Strokes from blocked vessels are known as ischemic strokes; when a vessel ruptures, it is known as a hemorrhagic stroke. Ischemic strokes account for approximately 83 percent of all stroke cases. In addition, people can develop transient ischemic attacks (TIAs), sometimes called “mini” strokes. TIA symptoms may disappear within a short period of time, but they shouldn’t be taken lightly. TIAs are potential warning signs that a major stroke is about to occur.
Because one side of the brain controls the opposite side of the body, a stroke on the right side of the brain affects the left side of the body. The opposite occurs if the stroke takes place on the left side of the brain.

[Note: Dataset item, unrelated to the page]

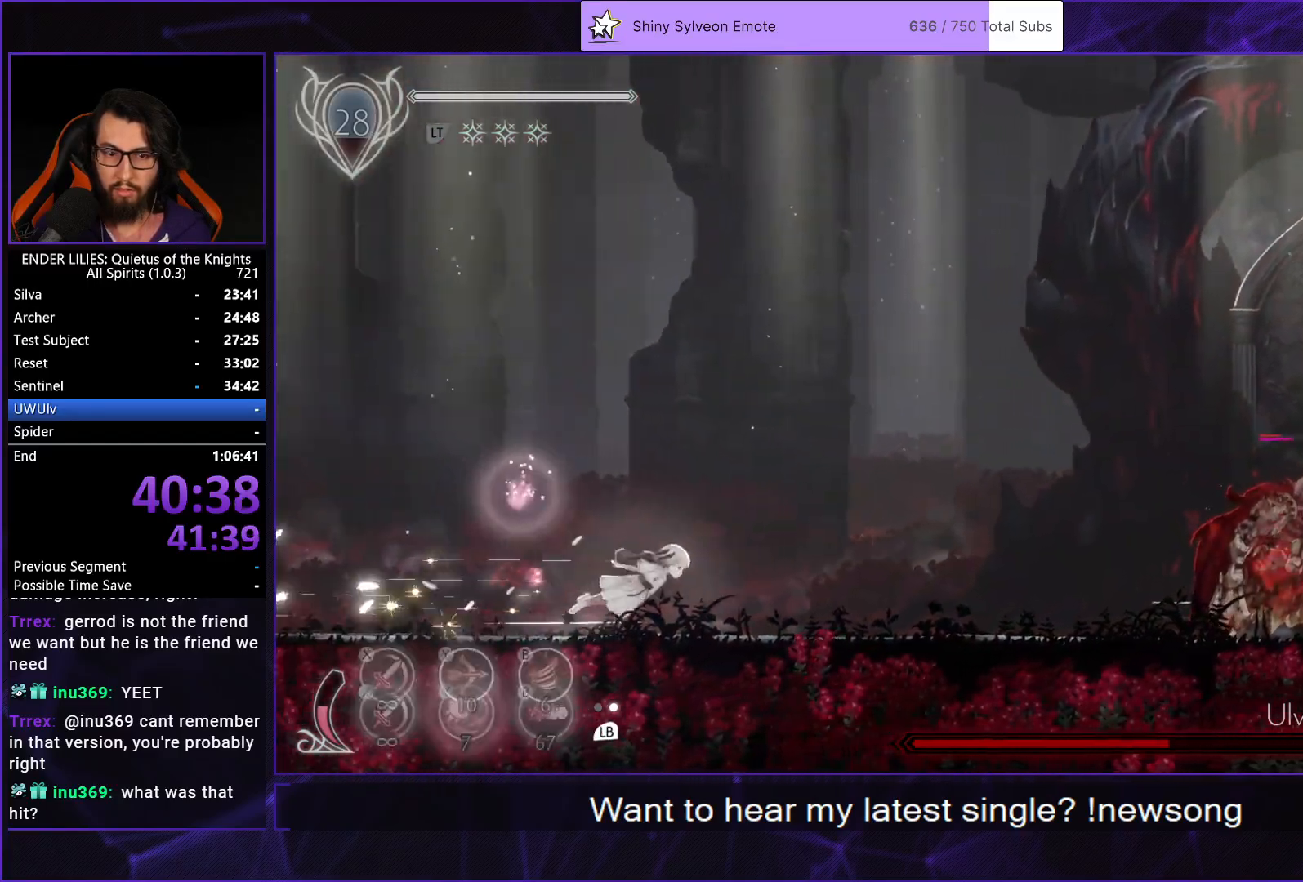
{"buttons": ["DPAD_RIGHT"], "right_stick": "center", "events": [[100, "R1", "up"], [133, "L1", "down"], [250, "L1", "up"], [267, "R1", "down"], [400, "R1", "up"]]}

A stroke can cause difficulty with ambulation, vision, speech and language; paralysis; behavioral changes; and memory loss. However, each stroke is individual in the way it affects a person.
The good news is that many stroke victims do get better. The degree of a recovery depends on the extent of injury to the brain and rehabilitation. It has been estimated that more than 50 percent of strokes can be prevented. Now more than ever, physicians understand what causes stroke. Identifying risk factors and modifying lifestyle choices are the best defense.